> **SUPPLIED PASSAGE**

Source: Historic England
The site of St Leonard's Priory lies to the east of Stamford, bounded to the north by Priory Road and Uffington Road and to the south by the River Welland. The open ground to the west and east of the scheduled area is used for allotments. The majority of the site is under rough pasture, with Priory House and its gardens to the east. Between house and pasture are two enclosures, that to the north containing the upstanding remains of the nave of the Priory Church and part of the buried remains of the claustral buildings. The ground slopes from Priory Road down to the river, with a break of slope about 30m to the south of the church enclosure.
In plan the church consisted of a six bay nave and north aisle, transepts and a long apsaidal sanctuary. The west front of the nave and part of the aisle arcade survive, with extensive C16 and C19 additions. The west front consists of two zones and a gable divided by string-courses. The lower zone has a central round-headed doorway with zig-zag mouldings, now blocked, with a blind, round-headed arch to each side; the upper zone takes the form of an arcade of seven round-headed arches in which three, tall round-headed windows alternate with four blind arches. The gable contains a blind vesica piscis (an almond shaped opening). To each side of the west front is a buttress; that on the north includes an area of disturbed stonework which indicates where it was bonded into the west front of the former north aisle.

> **WRITTEN TASK A**
In the records, change "scientific name" to "binomial" from the line with "family: Solanaceae" up to and including the line with "scientific name: Zelus longipes", and give those lines again with nothing else altered.

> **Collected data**

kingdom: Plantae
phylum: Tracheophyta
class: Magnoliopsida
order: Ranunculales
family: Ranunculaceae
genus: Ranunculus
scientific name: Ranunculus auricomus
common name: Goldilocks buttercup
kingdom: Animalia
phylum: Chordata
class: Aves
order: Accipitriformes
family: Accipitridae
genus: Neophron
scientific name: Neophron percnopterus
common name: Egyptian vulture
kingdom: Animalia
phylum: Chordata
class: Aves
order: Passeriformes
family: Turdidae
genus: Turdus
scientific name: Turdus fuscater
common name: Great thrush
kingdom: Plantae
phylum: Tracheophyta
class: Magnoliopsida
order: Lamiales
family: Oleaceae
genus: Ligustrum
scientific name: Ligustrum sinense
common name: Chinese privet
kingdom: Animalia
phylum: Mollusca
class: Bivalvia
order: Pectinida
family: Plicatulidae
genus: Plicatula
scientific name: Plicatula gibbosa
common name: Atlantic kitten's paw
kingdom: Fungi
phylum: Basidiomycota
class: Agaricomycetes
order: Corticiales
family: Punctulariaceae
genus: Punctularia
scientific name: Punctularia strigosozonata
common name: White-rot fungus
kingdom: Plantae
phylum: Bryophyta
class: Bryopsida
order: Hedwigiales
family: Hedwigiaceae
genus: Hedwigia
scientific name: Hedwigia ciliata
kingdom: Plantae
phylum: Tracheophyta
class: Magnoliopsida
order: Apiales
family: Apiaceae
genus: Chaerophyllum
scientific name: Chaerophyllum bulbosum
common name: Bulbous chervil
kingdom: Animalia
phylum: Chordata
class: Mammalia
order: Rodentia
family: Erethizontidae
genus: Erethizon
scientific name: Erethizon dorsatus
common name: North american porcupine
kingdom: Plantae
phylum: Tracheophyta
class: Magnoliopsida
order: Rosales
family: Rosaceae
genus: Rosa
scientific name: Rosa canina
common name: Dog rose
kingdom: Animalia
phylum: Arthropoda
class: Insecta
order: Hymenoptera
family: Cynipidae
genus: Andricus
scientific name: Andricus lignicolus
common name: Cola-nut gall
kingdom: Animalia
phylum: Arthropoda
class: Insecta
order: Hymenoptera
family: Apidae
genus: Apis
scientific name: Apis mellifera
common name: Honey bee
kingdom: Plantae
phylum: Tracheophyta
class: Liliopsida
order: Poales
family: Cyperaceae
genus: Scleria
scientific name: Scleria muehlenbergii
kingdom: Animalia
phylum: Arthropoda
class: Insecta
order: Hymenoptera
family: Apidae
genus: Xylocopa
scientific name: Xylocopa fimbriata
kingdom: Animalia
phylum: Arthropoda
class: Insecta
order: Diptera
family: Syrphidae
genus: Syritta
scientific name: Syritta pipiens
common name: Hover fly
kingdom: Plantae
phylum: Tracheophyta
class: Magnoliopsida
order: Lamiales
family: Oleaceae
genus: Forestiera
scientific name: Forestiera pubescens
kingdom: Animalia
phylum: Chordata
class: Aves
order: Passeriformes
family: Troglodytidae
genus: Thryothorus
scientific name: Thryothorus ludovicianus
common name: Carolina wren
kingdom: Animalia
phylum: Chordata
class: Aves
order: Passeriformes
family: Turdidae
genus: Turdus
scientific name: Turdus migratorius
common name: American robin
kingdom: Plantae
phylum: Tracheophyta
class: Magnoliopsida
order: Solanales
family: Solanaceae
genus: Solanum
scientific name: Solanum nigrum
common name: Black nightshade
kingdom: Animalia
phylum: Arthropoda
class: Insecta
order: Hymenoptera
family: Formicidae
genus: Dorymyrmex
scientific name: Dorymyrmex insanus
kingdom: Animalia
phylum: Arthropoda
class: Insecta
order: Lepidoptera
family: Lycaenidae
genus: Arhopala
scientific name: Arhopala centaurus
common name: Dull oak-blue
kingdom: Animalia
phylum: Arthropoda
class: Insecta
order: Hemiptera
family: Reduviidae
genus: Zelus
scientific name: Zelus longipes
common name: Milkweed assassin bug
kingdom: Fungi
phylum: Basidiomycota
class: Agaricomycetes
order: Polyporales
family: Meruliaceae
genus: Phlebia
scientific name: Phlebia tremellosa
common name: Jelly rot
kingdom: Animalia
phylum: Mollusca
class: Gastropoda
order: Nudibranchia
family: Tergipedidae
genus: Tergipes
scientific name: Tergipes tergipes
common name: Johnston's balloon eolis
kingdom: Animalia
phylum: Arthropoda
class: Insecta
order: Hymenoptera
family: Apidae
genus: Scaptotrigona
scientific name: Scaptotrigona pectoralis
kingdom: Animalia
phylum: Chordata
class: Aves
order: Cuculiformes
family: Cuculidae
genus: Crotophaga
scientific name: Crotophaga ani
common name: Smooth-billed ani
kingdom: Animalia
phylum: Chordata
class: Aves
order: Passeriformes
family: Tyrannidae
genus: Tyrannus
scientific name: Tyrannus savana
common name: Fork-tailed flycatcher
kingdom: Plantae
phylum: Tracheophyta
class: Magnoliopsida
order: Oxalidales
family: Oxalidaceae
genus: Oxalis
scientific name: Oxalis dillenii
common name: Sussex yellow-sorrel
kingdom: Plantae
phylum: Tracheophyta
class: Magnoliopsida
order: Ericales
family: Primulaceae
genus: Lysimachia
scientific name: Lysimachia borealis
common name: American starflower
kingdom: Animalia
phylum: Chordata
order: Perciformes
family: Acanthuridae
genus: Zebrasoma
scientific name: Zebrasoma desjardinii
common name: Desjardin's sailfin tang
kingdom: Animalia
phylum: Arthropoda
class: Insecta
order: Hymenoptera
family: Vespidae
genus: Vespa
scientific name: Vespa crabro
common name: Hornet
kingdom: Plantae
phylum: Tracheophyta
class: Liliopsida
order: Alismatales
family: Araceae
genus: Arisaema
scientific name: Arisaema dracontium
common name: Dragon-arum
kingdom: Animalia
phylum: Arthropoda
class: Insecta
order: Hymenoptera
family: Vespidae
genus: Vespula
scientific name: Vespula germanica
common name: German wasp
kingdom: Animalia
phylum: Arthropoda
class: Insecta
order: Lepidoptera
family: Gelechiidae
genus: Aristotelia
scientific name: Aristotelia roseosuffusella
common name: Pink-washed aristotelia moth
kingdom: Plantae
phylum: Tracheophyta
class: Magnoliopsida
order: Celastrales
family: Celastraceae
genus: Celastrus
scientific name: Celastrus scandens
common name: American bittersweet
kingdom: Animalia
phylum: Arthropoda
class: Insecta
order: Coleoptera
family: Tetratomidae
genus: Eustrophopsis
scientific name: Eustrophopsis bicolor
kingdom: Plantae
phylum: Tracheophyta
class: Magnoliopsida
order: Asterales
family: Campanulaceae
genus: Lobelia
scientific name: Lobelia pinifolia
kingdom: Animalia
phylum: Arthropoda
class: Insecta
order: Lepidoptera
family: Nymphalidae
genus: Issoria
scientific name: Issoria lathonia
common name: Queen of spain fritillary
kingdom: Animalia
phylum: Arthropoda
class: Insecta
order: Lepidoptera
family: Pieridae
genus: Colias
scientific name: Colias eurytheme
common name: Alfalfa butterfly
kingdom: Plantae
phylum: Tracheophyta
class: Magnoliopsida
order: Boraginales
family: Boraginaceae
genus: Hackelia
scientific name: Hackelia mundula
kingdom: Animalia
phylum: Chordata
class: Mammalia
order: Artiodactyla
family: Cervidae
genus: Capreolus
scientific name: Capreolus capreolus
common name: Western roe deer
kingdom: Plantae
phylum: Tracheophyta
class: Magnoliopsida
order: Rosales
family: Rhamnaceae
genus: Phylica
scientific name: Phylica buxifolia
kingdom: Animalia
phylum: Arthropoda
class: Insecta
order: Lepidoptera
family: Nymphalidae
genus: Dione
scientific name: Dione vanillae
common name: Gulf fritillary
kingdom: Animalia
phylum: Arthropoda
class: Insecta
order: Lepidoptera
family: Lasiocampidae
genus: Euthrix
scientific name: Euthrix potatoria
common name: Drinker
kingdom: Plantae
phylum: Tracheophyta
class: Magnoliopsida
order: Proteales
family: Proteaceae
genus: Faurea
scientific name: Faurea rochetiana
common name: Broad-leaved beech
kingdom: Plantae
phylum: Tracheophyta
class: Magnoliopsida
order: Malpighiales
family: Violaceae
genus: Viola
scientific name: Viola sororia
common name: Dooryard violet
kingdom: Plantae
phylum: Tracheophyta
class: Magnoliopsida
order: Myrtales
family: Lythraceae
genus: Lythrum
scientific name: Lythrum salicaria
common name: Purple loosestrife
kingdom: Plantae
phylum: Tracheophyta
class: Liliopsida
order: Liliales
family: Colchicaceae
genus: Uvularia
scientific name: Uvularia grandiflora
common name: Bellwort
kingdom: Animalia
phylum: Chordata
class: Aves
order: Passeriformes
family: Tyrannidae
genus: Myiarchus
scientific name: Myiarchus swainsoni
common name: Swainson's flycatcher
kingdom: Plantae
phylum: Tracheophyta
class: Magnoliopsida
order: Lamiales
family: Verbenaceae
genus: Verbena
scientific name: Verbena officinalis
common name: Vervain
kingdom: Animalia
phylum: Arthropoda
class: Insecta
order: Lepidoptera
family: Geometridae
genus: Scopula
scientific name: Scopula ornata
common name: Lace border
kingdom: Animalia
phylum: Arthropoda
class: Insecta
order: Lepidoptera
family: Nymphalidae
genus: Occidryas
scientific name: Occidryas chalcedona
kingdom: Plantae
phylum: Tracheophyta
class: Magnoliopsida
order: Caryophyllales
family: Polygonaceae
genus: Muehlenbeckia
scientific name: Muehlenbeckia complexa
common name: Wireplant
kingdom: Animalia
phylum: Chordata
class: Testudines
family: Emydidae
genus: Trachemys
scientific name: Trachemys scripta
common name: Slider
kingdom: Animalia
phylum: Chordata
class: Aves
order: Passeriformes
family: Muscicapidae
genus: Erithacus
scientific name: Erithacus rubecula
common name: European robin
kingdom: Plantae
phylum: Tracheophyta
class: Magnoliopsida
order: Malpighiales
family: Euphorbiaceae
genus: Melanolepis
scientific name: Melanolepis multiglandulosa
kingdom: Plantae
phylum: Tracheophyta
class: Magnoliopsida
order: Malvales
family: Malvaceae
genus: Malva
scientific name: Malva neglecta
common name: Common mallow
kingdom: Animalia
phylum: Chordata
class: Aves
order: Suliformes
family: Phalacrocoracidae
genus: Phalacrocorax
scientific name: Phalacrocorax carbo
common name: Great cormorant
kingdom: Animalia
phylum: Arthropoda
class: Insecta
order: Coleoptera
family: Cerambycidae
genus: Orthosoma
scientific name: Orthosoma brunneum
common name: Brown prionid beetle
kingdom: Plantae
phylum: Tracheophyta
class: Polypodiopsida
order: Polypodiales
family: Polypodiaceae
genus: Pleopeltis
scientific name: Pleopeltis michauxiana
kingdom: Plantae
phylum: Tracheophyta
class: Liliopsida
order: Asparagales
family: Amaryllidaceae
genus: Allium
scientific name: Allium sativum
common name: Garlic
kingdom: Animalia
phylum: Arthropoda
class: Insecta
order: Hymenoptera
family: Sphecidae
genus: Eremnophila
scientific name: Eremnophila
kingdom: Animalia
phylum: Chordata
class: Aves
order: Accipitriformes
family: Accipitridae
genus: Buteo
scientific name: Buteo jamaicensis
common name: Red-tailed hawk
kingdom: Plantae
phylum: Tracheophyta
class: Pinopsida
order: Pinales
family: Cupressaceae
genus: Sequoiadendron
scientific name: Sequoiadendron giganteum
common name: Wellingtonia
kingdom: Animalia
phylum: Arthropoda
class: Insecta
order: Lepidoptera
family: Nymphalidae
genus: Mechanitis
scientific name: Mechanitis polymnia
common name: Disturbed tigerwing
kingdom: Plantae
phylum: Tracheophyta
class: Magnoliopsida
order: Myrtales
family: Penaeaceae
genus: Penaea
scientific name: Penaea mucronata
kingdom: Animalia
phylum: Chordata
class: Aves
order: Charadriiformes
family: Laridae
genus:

> **WRITTEN TASK B**
Answer these questions from the passage on St Leonard's Priory.
(i) What bounds the site to the south?
(ii) How many bays did the nave of the church have?
(iii) What does the gable of the west front contain?

> **WRITTEN REPLY A**
family: Solanaceae
genus: Solanum
binomial: Solanum nigrum
common name: Black nightshade
kingdom: Animalia
phylum: Arthropoda
class: Insecta
order: Hymenoptera
family: Formicidae
genus: Dorymyrmex
binomial: Dorymyrmex insanus
kingdom: Animalia
phylum: Arthropoda
class: Insecta
order: Lepidoptera
family: Lycaenidae
genus: Arhopala
binomial: Arhopala centaurus
common name: Dull oak-blue
kingdom: Animalia
phylum: Arthropoda
class: Insecta
order: Hemiptera
family: Reduviidae
genus: Zelus
binomial: Zelus longipes

> **WRITTEN REPLY B**
(i) The River Welland
(ii) Six
(iii) A blind vesica piscis (an almond-shaped opening)